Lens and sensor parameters
···

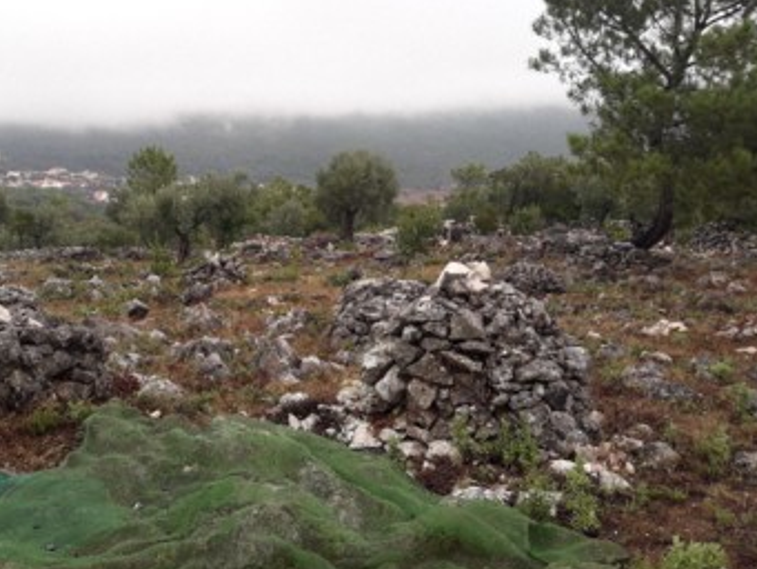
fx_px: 897
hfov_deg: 44.9
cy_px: 283
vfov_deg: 35.2
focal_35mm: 41
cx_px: 233
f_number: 1.9
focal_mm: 3.7
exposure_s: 1/224
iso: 40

···

◆ Action item ◆
Exclude every picture and copy the remaining data exactly.

◆ Output for this exercise ◆
fx_px: 897
hfov_deg: 44.9
cy_px: 283
vfov_deg: 35.2
focal_35mm: 41
cx_px: 233
f_number: 1.9
focal_mm: 3.7
exposure_s: 1/224
iso: 40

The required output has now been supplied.